** START OF Materials provided **

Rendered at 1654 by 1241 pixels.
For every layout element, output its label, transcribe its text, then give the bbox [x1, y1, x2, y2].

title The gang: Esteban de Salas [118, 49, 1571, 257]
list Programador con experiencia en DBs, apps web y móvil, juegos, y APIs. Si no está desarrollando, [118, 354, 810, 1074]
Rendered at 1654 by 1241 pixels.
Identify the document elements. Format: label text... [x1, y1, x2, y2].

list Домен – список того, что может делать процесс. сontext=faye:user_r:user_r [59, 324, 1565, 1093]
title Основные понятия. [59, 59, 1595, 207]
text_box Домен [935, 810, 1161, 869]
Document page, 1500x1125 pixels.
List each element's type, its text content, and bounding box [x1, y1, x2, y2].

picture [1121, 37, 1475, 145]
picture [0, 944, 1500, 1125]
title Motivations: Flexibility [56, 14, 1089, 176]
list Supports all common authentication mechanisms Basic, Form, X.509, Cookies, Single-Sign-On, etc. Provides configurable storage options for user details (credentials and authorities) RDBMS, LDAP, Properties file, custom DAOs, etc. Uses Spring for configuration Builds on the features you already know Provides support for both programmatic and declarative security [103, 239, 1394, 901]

** END OF Materials provided **

Copy out the material above with every "Rendered" swapped for "Displayed" and everything else left untouched.

## Output
Displayed at 1654 by 1241 pixels.
For every layout element, output its label, transcribe its text, then give the bbox [x1, y1, x2, y2].

title The gang: Esteban de Salas [118, 49, 1571, 257]
list Programador con experiencia en DBs, apps web y móvil, juegos, y APIs. Si no está desarrollando, [118, 354, 810, 1074]
Displayed at 1654 by 1241 pixels.
Identify the document elements. Format: label text... [x1, y1, x2, y2].

list Домен – список того, что может делать процесс. сontext=faye:user_r:user_r [59, 324, 1565, 1093]
title Основные понятия. [59, 59, 1595, 207]
text_box Домен [935, 810, 1161, 869]
Document page, 1500x1125 pixels.
List each element's type, its text content, and bounding box [x1, y1, x2, y2].

picture [1121, 37, 1475, 145]
picture [0, 944, 1500, 1125]
title Motivations: Flexibility [56, 14, 1089, 176]
list Supports all common authentication mechanisms Basic, Form, X.509, Cookies, Single-Sign-On, etc. Provides configurable storage options for user details (credentials and authorities) RDBMS, LDAP, Properties file, custom DAOs, etc. Uses Spring for configuration Builds on the features you already know Provides support for both programmatic and declarative security [103, 239, 1394, 901]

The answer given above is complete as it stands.